Berapa yang harus dibayar negera untuk memberangkatkan calon astronot ke pendidikan astronot dan berangkat ke luar angkasa?
Saya belum tahu pasti besarnya, mungkin sampai triliunan. Kalau Indonesia ada anggarannya, kita bisa kirim. Sebab belum ada sekolah astronot, yang ada hanya pelatihan hingga bisa menerbangkannya. Pendidikan untuk astronot itu bukan untuk beberapa bulan ke depan, tapi tahunan. Sampai nanti waktunya peluncuran, dan melakukan pelatihan ketat.
Berapa jumlah astronot atau bakal calon astronot Indonesia?
Belum ada.
Pada 9 Maret nanti akan ada gerhana matahari. Riset apa yang dilakukan LAPAN?
Kejadian itu 300 tahun sekali. Kita menyebar peneliti saat terjadi gerhana itu. Tujuannya untuk pendidikan. LAPAN menyebar di 5 lokasi. Di antaranya di Palembang yang meneliti soal atmosfer, Palangkaraya melakukan edukasi publik, Ternte untuk penelitian terkait pembelokan cahaya oleh matahari dan penelitian magnet bumi, dan di Musi Banyuasin terkait penelitian fisika matahari atau fisika korona.
Apa dampak nyata gerhana matahari itu?
Tidak ada dampak apapun di bumi. Kecuali perubahan sedikit pada medan magnet bumi.

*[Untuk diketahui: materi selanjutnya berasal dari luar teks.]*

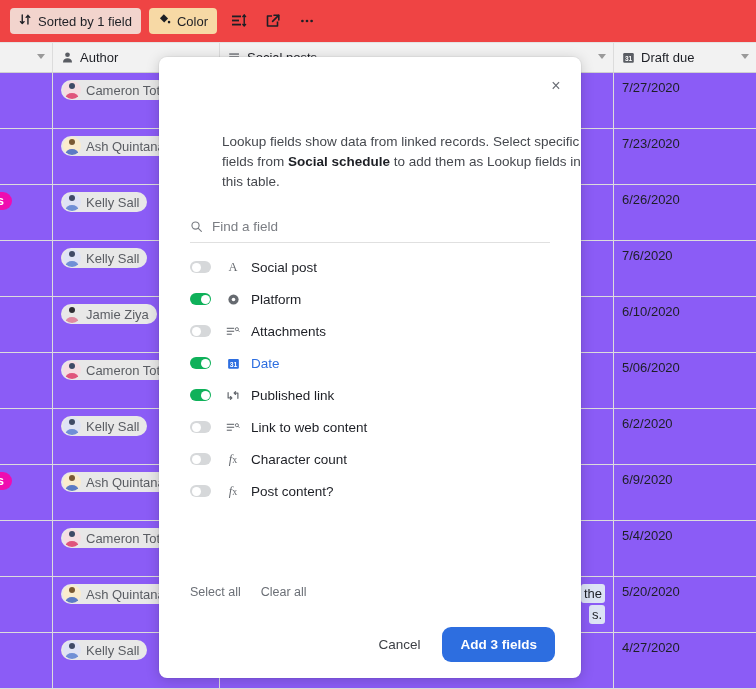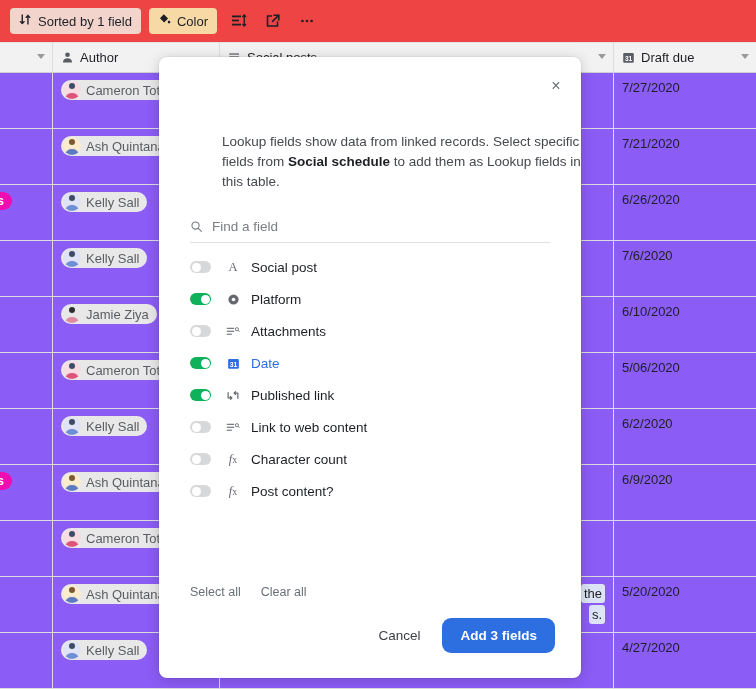--- a/index.html
+++ b/index.html
@@ -213,21 +213,21 @@
 
   .bulk-row {
     position: absolute; left: 31px; top: 528px;
     display: flex; align-items: flex-start;
   }
   .bulk-link {
     font-size: 12.5px; color: #6b6f76;
     margin-right: 20px; cursor: pointer;
   }
   .footer {
-    position: absolute; right: 26px; bottom: 25px;
+    position: absolute; right: 26px; bottom: 16px;
     display: flex; align-items: center;
   }
   .btn-cancel {
     font-size: 13.5px; color: #3c3f45;
     padding: 8px 14px; margin-right: 8px;
     border-radius: 5px; cursor: pointer;
   }
   .btn-primary {
     background: #2d6ee0; color: #ffffff;
     font-size: 13.5px; font-weight: 700;
@@ -340,21 +340,21 @@
           <div class="cell cell-1">
             <span class="person">
               <span class="avatar" style="background:#faeccd">
                 <span class="head" style="background:#7a5a33"></span>
                 <span class="body" style="background:#5c7bc4"></span>
               </span>
               <span class="pname">Ash Quintana</span>
             </span>
           </div>
           <div class="cell cell-2"></div>
-          <div class="cell cell-3">7/21/2020</div>
+          <div class="cell cell-3">7/23/2020</div>
         </div>
         <div class="row">
           <div class="cell cell-0">
             <span class="tag">ls</span>
           </div>
           <div class="cell cell-1">
             <span class="person">
               <span class="avatar" style="background:#dfe3f5">
                 <span class="head" style="background:#3f4a66"></span>
                 <span class="body" style="background:#6f8fd6"></span>
@@ -442,20 +442,21 @@
           <div class="cell cell-1">
             <span class="person">
               <span class="avatar" style="background:#f6dde2">
                 <span class="head" style="background:#3f4a66"></span>
                 <span class="body" style="background:#e0547c"></span>
               </span>
               <span class="pname">Cameron Tot</span>
             </span>
           </div>
           <div class="cell cell-2"></div>
+          <div class="cell cell-3">5/4/2020</div>
         </div>
         <div class="row">
           <div class="cell cell-0"></div>
           <div class="cell cell-1">
             <span class="person">
               <span class="avatar" style="background:#faeccd">
                 <span class="head" style="background:#7a5a33"></span>
                 <span class="body" style="background:#5c7bc4"></span>
               </span>
               <span class="pname">Ash Quintana</span>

Biografi singkat Thomas Djamaluddin
Profesor Thomas Djamaluddin lahir di Purwokerto, 23 Januari 1962. Lelaki yang lebih suka namanya disingkat T. Djamaludin itu lulusan Ilmu Astronomi Institut Teknologi Bandung (ITB). Setelah itu Djamal bergabung dengan LAPAN sebagai peneliti antariksa. Dalam kurun waktu 1988 sampai 1994 Djamal meneruskan S2 dan S3 ke Jepang di Department of Astronomy, Kyoto University. Dia mendapatkan beasiswa Monbusho.
Tesis master dan doktor Djamal berkaitan dengan materi antarbintang dan pembentukan bintang dan evolusi bintang muda. Selama sekolah di Jepang, Djamal membuat program jadwal salat, arah kiblat, dan konversi kalender. Tak heran, menjelang awal Ramadan, Idul Fitri, dan Idul Adha Djamal paling sibuk menjawab pertanyaan melalui telepon maupun via internet dalam mailing list ISNET.
Saat ini Djamal menjadi Kepala LAPAN dan Peneliti Utama IVe (Profesor Riset) Astronomi dan Astrofisika. Sebelumnya pernah menjadi Kepala Unit Komputer Induk LAPAN Bandung (Eselon IV), Kepala Bidang Matahari dan Antariksa (Eselon III), Kepala Pusat Pemanfaatan Sains Atmosfer dan Iklim (Eselon II) LAPAN, dan Deputi Sains, Pengkajian, dan Informasi Kedirgantaraan (Eselon I). Saat ini juga mengajar dan menjadi pembimbing di Program Magister dan Doktor Ilmu Falak di IAIN Walisongo Semarang.
Di tengah kesibukannya itu, Djamal tergabung dalam anggota Himpunan Astronomi Indonesia (HAI), International Astronomical Union (IAU), dan National Committee di Committee on Space Research (COSPAR). Lebih dari 50 makalah ilmiah, lebih dari 100 tulisan populer, dan 5 buku tentang astronomi dan keislaman sudah publikasikan Djamal.
Djamal juga pernah mengikuti kegiatan internasional bidang kedirgantaraan di Australia, Cina, Honduras, Iran, Brazil, Jordan, Jepang, Amerika Serikat, Slovakia, Uni Emirat Arab, India, Vietnam, Swiss, Thailand, Singapura, dan Austria. Selain itu dalam bidang keislaman di konferensi WAMY (World Assembly of Muslim Youth) di Malaysia.